Several months later he was reviewed following an episode of faintness. Blood test results showed a significant deterioration in renal function and the GP at the time thought the diclofenac, prescribed previously, might be causing the deterioration and he documented this in the man's clinical notes. That GP told the man to stop taking the medication and advised him not to take it again. A warning was placed on the clinical file stating "Diclofenac sodium - renal failure/retention - avoid".

The man later saw another GP for a check up. This GP recorded at the time in the man's clinical notes "Note renal impairment with addition of Diclofenac".

Five years later, the man saw the second GP again for ongoing ankle pain not relieved by ibuprofen. The GP prescribed a two week supply of diclofenac and advised the man to return in one month for a blood test to check his renal function. The GP said that he did not recall that the man had previously had a bad reaction to diclofenac and did not remember any warning coming up on the computer system about a previous reaction. Due to the merging of the medical centre with another practice at the time and "possible computer difficulties" in the lead up to, and during the merger, the warning may not have featured at the time.

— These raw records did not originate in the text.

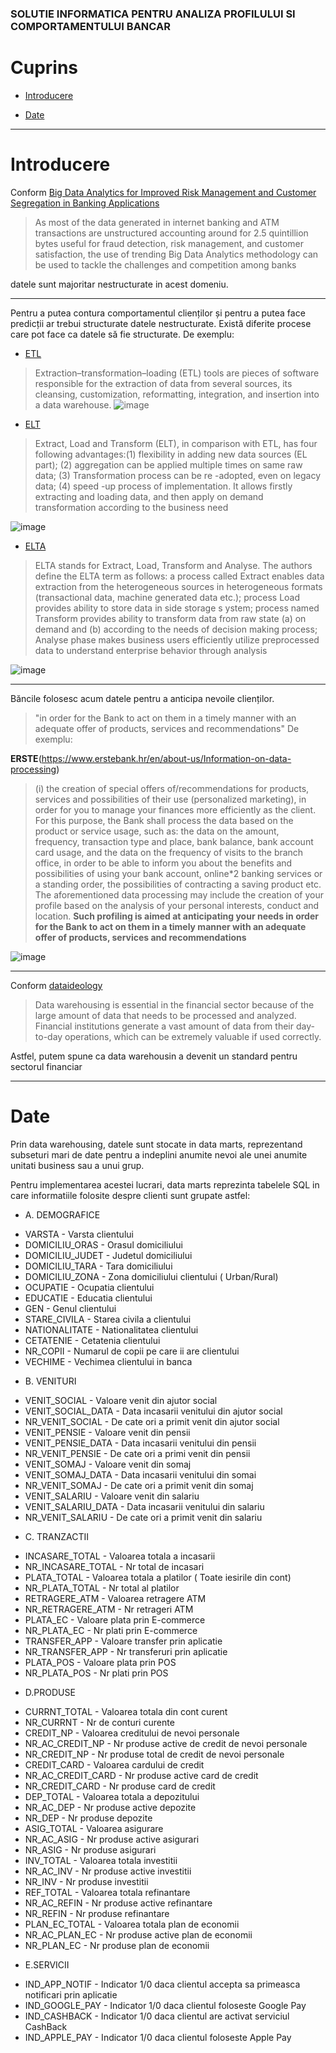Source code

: ### SOLUTIE INFORMATICA PENTRU ANALIZA PROFILULUI SI COMPORTAMENTULUI BANCAR

# Cuprins 
* [Introducere](#Introducere)  
<a name="Introducere"/>

* [Date](#Date)  
<a name="Date"/>

-----

# Introducere

Conform [Big Data Analytics for Improved Risk Management and Customer Segregation in Banking Applications](https://irojournals.com/iroismac/V3/I3/05.pdf)

> As most of the data generated in internet banking and ATM transactions are unstructured accounting around for 2.5 quintillion bytes useful for fraud detection, risk management, and customer satisfaction, the use of trending Big Data Analytics methodology can be used to tackle the challenges and competition among banks

datele sunt majoritar nestructurate in acest domeniu.

-----

Pentru a putea contura comportamentul clienților și pentru a putea face predicții ar trebui structurate datele nestructurate. Există diferite procese care pot face ca datele să fie structurate. 
De exemplu:
* [ETL](https://www.sciencedirect.com/science/article/pii/S131915781100019X/?imgSel=Y)
> Extraction–transformation–loading (ETL) tools are pieces of software responsible for the extraction of data from several sources, its cleansing, customization, reformatting, integration, and insertion into a data warehouse.
![image](https://user-images.githubusercontent.com/73749739/219964652-f9c5969a-4237-438c-8bd3-b8658a003144.png)

* [ELT](https://www.sciencedirect.com/science/article/pii/S2212017314002424)
> Extract, Load and Transform (ELT), in comparison with ETL, has four following advantages:(1) flexibility in adding new data sources (EL part); (2) aggregation can be applied multiple times on same raw data; (3) Transformation process can be re -adopted, even on legacy data; (4) speed -up process of implementation. It allows firstly extracting and loading data, and then apply on demand transformation according to the business need

![image](https://user-images.githubusercontent.com/73749739/219965199-4989c33d-d193-4b2d-be05-99b54737b60c.png)

* [ELTA](https://www.sciencedirect.com/science/article/pii/S2212017314002424)
> ELTA stands for Extract, Load, Transform and Analyse. The authors define the ELTA term as follows: a process called Extract enables data extraction from the heterogeneous sources in heterogeneous formats (transactional data, machine generated data etc.); process Load provides ability to store data in side storage s ystem; process named Transform provides ability to transform data from raw state (a) on demand and (b) according to the needs of decision making process; Analyse phase makes business users efficiently utilize preprocessed data to understand enterprise behavior through analysis

![image](https://user-images.githubusercontent.com/73749739/219965282-ee66a919-7cc5-487a-baf9-95f8e7dcd730.png)

-----

Băncile folosesc acum datele pentru a anticipa nevoile clienților.
> "in order for the Bank to act on them in a timely manner with an adequate offer of products, services and recommendations"
De exemplu:


**ERSTE**(https://www.erstebank.hr/en/about-us/Information-on-data-processing)
>(i) the creation of special offers of/recommendations for products, services and possibilities of their use (personalized marketing), in order for you to manage your finances more efficiently as the client. For this purpose, the Bank shall process the data based on the product or service usage, such as: the data on the amount, frequency, transaction type and place, bank balance, bank account card usage, and the data on the frequency of visits to the branch office, in order to be able to inform you about the benefits and possibilities of using your bank account, online*2 banking services or a standing order, the possibilities of contracting a saving product etc. The aforementioned data processing may include the creation of your profile based on the analysis of your personal interests, conduct and location. **Such profiling is aimed at anticipating your needs in order for the Bank to act on them in a timely manner with an adequate offer of products, services and recommendations** 

![image](https://user-images.githubusercontent.com/73749739/219967007-f70481fd-d584-4b79-b36d-6db16e8abd8c.png)

-----

Conform [dataideology](https://www.dataideology.com/the-benefits-of-data-warehousing-in-finance/)
>Data warehousing is essential in the financial sector because of the large amount of data that needs to be processed and analyzed. Financial institutions generate a vast amount of data from their day-to-day operations, which can be extremely valuable if used correctly.

Astfel, putem spune ca data warehousin a devenit un standard pentru sectorul financiar

-----

# Date

Prin data warehousing, datele sunt stocate in data marts, reprezentand subseturi mari de date pentru a indeplini anumite nevoi ale unei anumite unitati business sau a unui grup.

Pentru implementarea acestei lucrari, data marts reprezinta tabelele SQL in care informatiile folosite despre clienti sunt grupate astfel:

        
-	A. DEMOGRAFICE
* 	VARSTA	-	Varsta clientului
* 	DOMICILIU_ORAS	-	Orasul domiciliului
* 	DOMICILIU_JUDET	-	Judetul domiciliului
* 	DOMICILIU_TARA	-	Tara domiciliului
* 	DOMICILIU_ZONA	-	Zona domiciliului clientului ( Urban/Rural)
* 	OCUPATIE	-	Ocupatia clientului
* 	EDUCATIE	-	Educatia clientului
* 	GEN	-	Genul clientului
* 	STARE_CIVILA	-	Starea civila a clientului
* 	NATIONALITATE	-	Nationalitatea clientului
* 	CETATENIE	-	Cetatenia clientului
* 	NR_COPII	-	Numarul de copii pe care ii are clientului
* 	VECHIME	-	Vechimea clientului in banca
	
	
-	B. VENITURI		
* 	VENIT_SOCIAL	-	Valoare venit din ajutor social 
* 	VENIT_SOCIAL_DATA	-	Data incasarii venitului din ajutor social 
* 	NR_VENIT_SOCIAL		- 	De cate ori a primit venit din ajutor social 
* 	VENIT_PENSIE	-	Valoare venit din pensii 
* 	VENIT_PENSIE_DATA	-	Data incasarii venitului din pensii 
* 	NR_VENIT_PENSIE 	-	De cate ori a primi venit din pensii 
* 	VENIT_SOMAJ	-	Valoare venit din somaj 
* 	VENIT_SOMAJ_DATA	-	Data incasarii venitului din somai 
* 	NR_VENIT_SOMAJ - De cate ori a primit venit din somaj 
* 	VENIT_SALARIU	-	Valoare venit din salariu 
* 	VENIT_SALARIU_DATA	-	Data incasarii venitului din salariu 
* 	NR_VENIT_SALARIU - De cate ori a primit venit din salariu

-	C. TRANZACTII		
* 	INCASARE_TOTAL	-	Valoarea totala a incasarii
* 	NR_INCASARE_TOTAL	-	Nr total de incasari
* 	PLATA_TOTAL	-	Valoarea totala a platilor ( Toate iesirile din cont)
* 	NR_PLATA_TOTAL	-	Nr total al platilor
* 	RETRAGERE_ATM	-	Valoarea retragere ATM
* 	NR_RETRAGERE_ATM	-	Nr retrageri ATM
* 	PLATA_EC	-	Valoare plata prin E-commerce
* 	NR_PLATA_EC	-	Nr plati prin E-commerce
* 	TRANSFER_APP	-	Valoare transfer prin aplicatie
* 	NR_TRANSFER_APP	-	Nr transferuri prin aplicatie
* 	PLATA_POS	-	Valoare plata prin POS
* 	NR_PLATA_POS	-	Nr plati prin POS
			
-	D.PRODUSE		
* 	CURRNT_TOTAL	-	Valoarea totala din cont curent
* 	NR_CURRNT	-	Nr de conturi curente
* 	CREDIT_NP	-	Valoarea creditului de nevoi personale 
* 	NR_AC_CREDIT_NP	-	Nr produse active de credit de nevoi personale
* 	NR_CREDIT_NP	-	Nr produse total de credit de nevoi personale
* 	CREDIT_CARD	-	Valoarea cardului de credit
* 	NR_AC_CREDIT_CARD	-	Nr produse active card de credit
* 	NR_CREDIT_CARD	-	Nr produse card de credit
* 	DEP_TOTAL	-	Valoarea totala a depozitului
* 	NR_AC_DEP	-	Nr produse active depozite
* 	NR_DEP	-	Nr produse depozite
* 	ASIG_TOTAL	-	Valoarea asigurare
* 	NR_AC_ASIG	-	Nr produse active asigurari
* 	NR_ASIG	-	Nr produse asigurari
* 	INV_TOTAL	-	Valoarea totala investitii
* 	NR_AC_INV	-	Nr produse active investitii
* 	NR_INV	-	Nr produse investitii
* 	REF_TOTAL	-	Valoarea totala refinantare
* 	NR_AC_REFIN	-	Nr produse active refinantare
* 	NR_REFIN	-	Nr produse refinantare
* 	PLAN_EC_TOTAL	-	Valoarea totala plan de economii
* 	NR_AC_PLAN_EC	-	Nr produse active plan de economii
* 	NR_PLAN_EC	-	Nr produse plan de economii
			
-	E.SERVICII		
* 	IND_APP_NOTIF	-	Indicator 1/0 daca clientul accepta sa primeasca notificari prin aplicatie
* 	IND_GOOGLE_PAY	-	Indicator 1/0 daca clientul foloseste Google Pay
* 	IND_CASHBACK	-	Indicator 1/0 daca clientul are activat serviciul CashBack
* 	IND_APPLE_PAY	-	Indicator 1/0 daca clientul foloseste Apple Pay
			
			
			
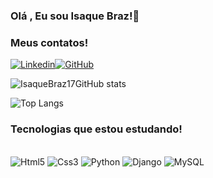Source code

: ### Olá , Eu sou Isaque Braz!👋

### Meus contatos!
[![Linkedin](https://img.shields.io/badge/LinkedIn-0077B5?style=for-the-badge&logo=linkedin&logoColor=white)](https://www.linkedin.com/in/isaque-oliveira-braz-7a6a75302?lipi=urn%3Ali%3Apage%3Ad_flagship3_profile_view_base_contact_details%3B98ODsqH1T%2FKJaq5FukvN1Q%3D%3D)[![GitHub](https://img.shields.io/badge/GitHub-100000?style=for-the-badge&logo=github&logoColor=white)](https://github.com/IsaqueBraz17)

![IsaqueBraz17GitHub stats](https://github-readme-stats.vercel.app/api?username=IsaqueBraz17&show_icons=true&theme=transparent)

![Top Langs](https://github-readme-stats.vercel.app/api/top-langs/?username=IsaqueBraz17&layout=compact)

### Tecnologias que estou estudando!

<div style="display:inline-block"></br>
  <img align="center "alt="Html5" src="https://img.shields.io/badge/HTML5-E34F26?style=for-the-badge&logo=html5&logoColor=white"/>
  <img align="center "alt="Css3" src="https://img.shields.io/badge/CSS3-1572B6?style=for-the-badge&logo=css3&logoColor=white"/>
  <img align="center "alt="Python" src="https://img.shields.io/badge/Python-14354C?style=for-the-badge&logo=python&logoColor=white"/>
  <img align="center "alt="Django" src="https://img.shields.io/badge/Django-092E20?style=for-the-badge&logo=django&logoColor=white"/>
  <img align="center "alt="MySQL" src="https://img.shields.io/badge/MySQL-00000F?style=for-the-badge&logo=mysql&logoColor=white"/>
</div>


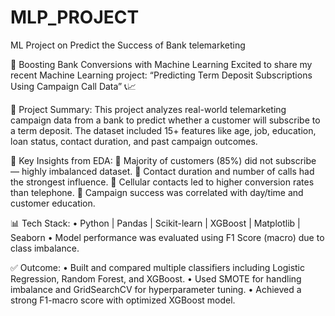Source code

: # MLP_PROJECT
ML Project on Predict the Success of Bank telemarketing

🚀 Boosting Bank Conversions with Machine Learning
 Excited to share my recent Machine Learning project:
 “Predicting Term Deposit Subscriptions Using Campaign Call Data” 📞📈

📌 Project Summary:
This project analyzes real-world telemarketing campaign data from a bank to predict whether a customer will subscribe to a term deposit. The dataset included 15+ features like age, job, education, loan status, contact duration, and past campaign outcomes.

🧠 Key Insights from EDA:
 🔹 Majority of customers (85%) did not subscribe — highly imbalanced dataset.
 🔹 Contact duration and number of calls had the strongest influence.
 🔹 Cellular contacts led to higher conversion rates than telephone.
 🔹 Campaign success was correlated with day/time and customer education.

📊 Tech Stack:
 • Python | Pandas | Scikit-learn | XGBoost | Matplotlib | Seaborn
 • Model performance was evaluated using F1 Score (macro) due to class imbalance.

✅ Outcome:
 • Built and compared multiple classifiers including Logistic Regression, Random Forest, and XGBoost.
 • Used SMOTE for handling imbalance and GridSearchCV for hyperparameter tuning.
 • Achieved a strong F1-macro score with optimized XGBoost model.
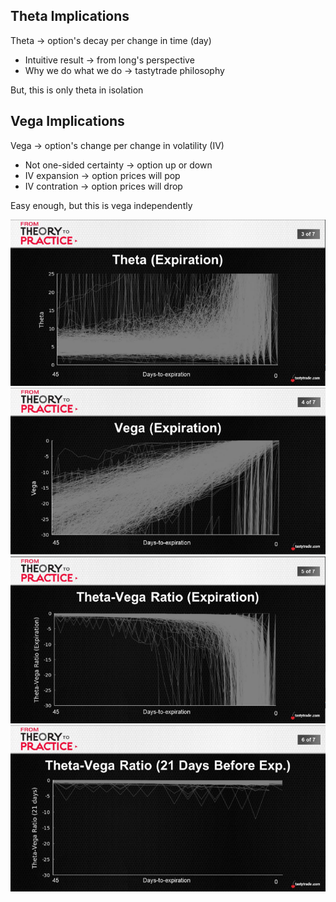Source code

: ## Theta Implications
Theta -> option's decay per change in time (day)
* Intuitive result -> from long's perspective
* Why we do what we do -> tastytrade philosophy

But, this is only theta in isolation

## Vega Implications
Vega -> option's change per change in volatility (IV)
* Not one-sided certainty -> option up or down
* IV expansion -> option prices will pop
* IV contration -> option prices will drop

Easy enough, but this is vega independently

 ![alt text](./img/tv/tv.01.png "spy")
 ![alt text](./img/tv/tv.02.png "spy")
 ![alt text](./img/tv/tv.03.png "spy") 
 ![alt text](./img/tv/tv.04.png "spy")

The man returned the following month with pain in the joints of his right foot. The GP made a diagnosis of probable gout and recommended that he keep taking the diclofenac. Two days later the man returned to the GP complaining of being unable to pass urine. The GP diagnosed urinary retention and referred him to the public hospital.

The man was assessed at the public hospital that day and was diagnosed with acute on chronic renal failure. It became evident that the man had had issues with 'Voltaren' and renal impairment in the past and that he had not realised that diclofenac and Voltaren were the same thing. The man began showing signs of multi-organ failure and sadly passed away.

By failing to appropriately establish the man's medical history either by adequately questioning him or reviewing his clinical notes, by failing to take adequate regard of the man's NSAID associated risks, particularly cardiovascular risks and interaction with concurrent medication and by failing to adequately monitor his renal function when prescribing diclofenac to him, the GP did not provide services with reasonable care and skill and therefore breached Right 4(1). The GP breached Right 6(1)(b) because the risks of diclofenac use compared with risks or benefits of alternative treatments were not discussed. Without this information the man was not in a position to make an informed choice, and give his informed consent to taking the medication. Accordingly, the GP also breached Right 7(1). 

Adverse comment was made about the medical centre for not ensuring that its computer systems were fully functioning or that a temporary system was in place for its doctors to follow, while the systems were undergoing changes.